Segment Open

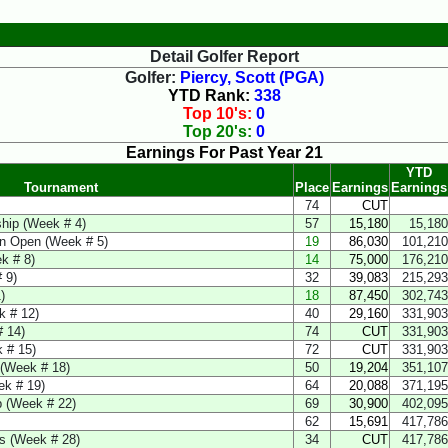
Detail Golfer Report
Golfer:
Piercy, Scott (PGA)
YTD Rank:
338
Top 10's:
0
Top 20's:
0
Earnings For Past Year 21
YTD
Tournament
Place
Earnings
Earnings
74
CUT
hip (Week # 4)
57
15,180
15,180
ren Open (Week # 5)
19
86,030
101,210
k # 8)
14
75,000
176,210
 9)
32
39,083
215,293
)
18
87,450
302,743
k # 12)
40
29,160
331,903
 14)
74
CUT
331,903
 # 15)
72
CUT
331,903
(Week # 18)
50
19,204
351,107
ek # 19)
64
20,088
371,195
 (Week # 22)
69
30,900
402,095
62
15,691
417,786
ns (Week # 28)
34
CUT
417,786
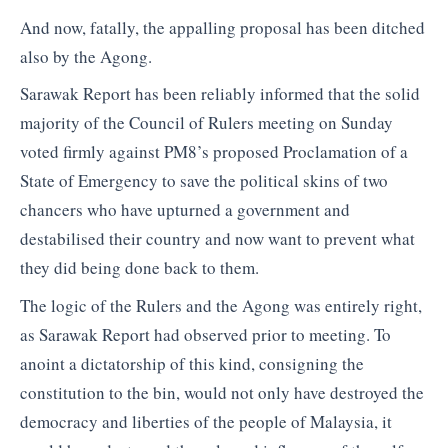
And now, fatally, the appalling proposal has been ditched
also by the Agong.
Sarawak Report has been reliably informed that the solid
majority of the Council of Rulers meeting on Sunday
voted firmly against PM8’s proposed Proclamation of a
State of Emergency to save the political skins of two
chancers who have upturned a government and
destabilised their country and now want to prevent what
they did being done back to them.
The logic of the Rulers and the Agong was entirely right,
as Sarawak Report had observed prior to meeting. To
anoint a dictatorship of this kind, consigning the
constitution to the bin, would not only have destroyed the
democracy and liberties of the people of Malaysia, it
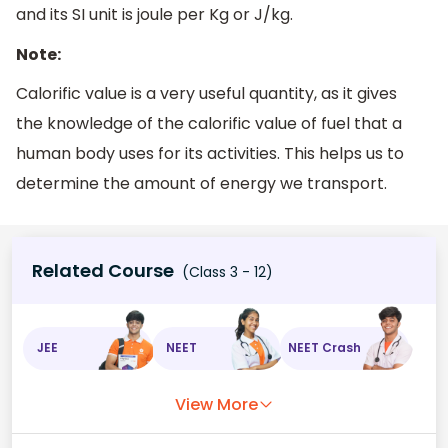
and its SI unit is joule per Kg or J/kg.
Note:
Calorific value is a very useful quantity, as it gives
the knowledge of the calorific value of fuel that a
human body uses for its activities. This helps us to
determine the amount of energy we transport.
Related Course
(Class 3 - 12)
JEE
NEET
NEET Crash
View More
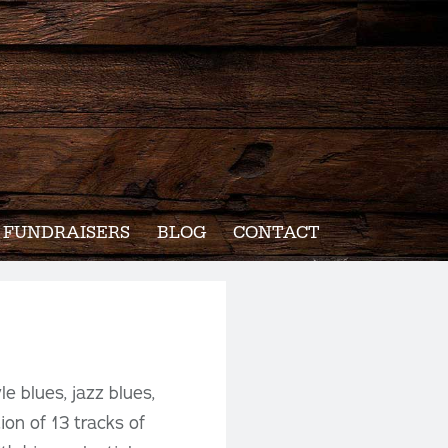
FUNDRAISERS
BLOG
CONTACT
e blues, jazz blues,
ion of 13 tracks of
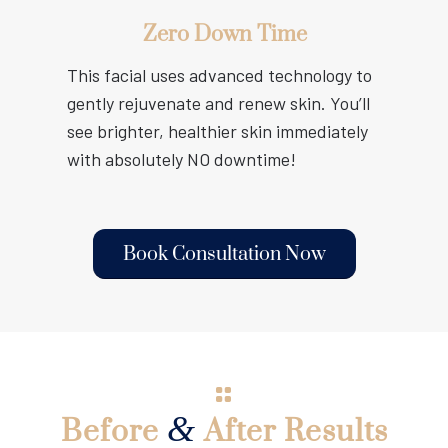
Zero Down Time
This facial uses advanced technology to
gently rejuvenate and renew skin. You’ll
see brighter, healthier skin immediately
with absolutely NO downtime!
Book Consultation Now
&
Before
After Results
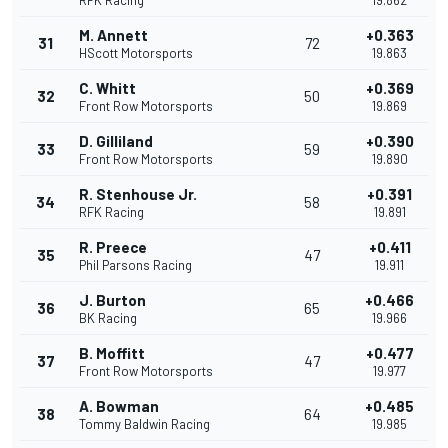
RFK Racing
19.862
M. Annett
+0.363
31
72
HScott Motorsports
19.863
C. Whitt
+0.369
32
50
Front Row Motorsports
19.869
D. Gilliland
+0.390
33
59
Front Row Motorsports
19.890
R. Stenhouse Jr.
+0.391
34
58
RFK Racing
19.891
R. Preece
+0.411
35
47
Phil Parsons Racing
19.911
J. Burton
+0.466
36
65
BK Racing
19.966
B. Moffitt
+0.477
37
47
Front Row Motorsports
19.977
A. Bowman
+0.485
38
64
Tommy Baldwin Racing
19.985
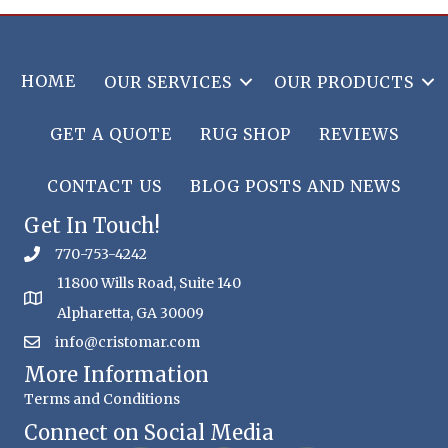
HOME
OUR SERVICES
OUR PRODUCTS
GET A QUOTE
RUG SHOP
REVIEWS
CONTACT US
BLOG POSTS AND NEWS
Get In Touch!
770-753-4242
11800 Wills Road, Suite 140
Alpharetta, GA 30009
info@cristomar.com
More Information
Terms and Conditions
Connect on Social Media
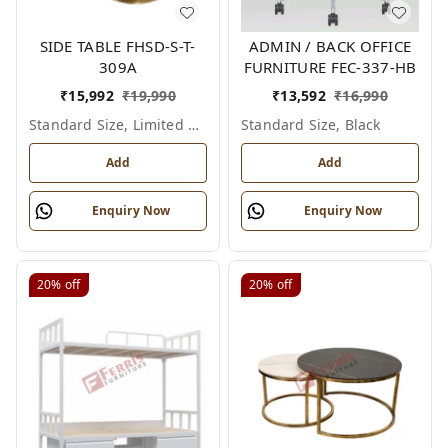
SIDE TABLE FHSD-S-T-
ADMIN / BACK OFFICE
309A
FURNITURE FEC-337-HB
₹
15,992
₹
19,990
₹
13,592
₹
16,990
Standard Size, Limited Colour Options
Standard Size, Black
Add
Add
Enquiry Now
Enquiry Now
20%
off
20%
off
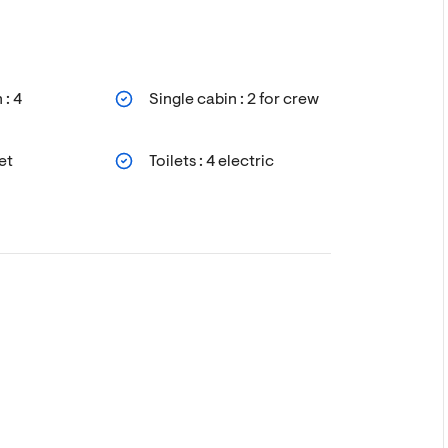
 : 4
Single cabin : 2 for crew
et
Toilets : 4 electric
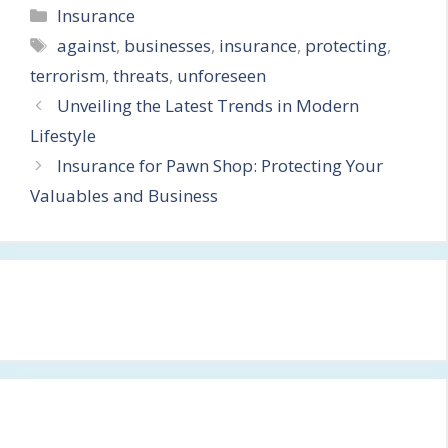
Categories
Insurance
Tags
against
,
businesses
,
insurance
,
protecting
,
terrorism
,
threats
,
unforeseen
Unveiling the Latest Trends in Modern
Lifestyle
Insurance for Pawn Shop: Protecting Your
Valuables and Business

Segment Closed

*WORK ITEM*
Where a line of the entries contains "Sarawak", report that line.

*ANSWER TO THE PROBLEM*
Sarawak Report has been reliably informed that the solid
as Sarawak Report had observed prior to meeting. To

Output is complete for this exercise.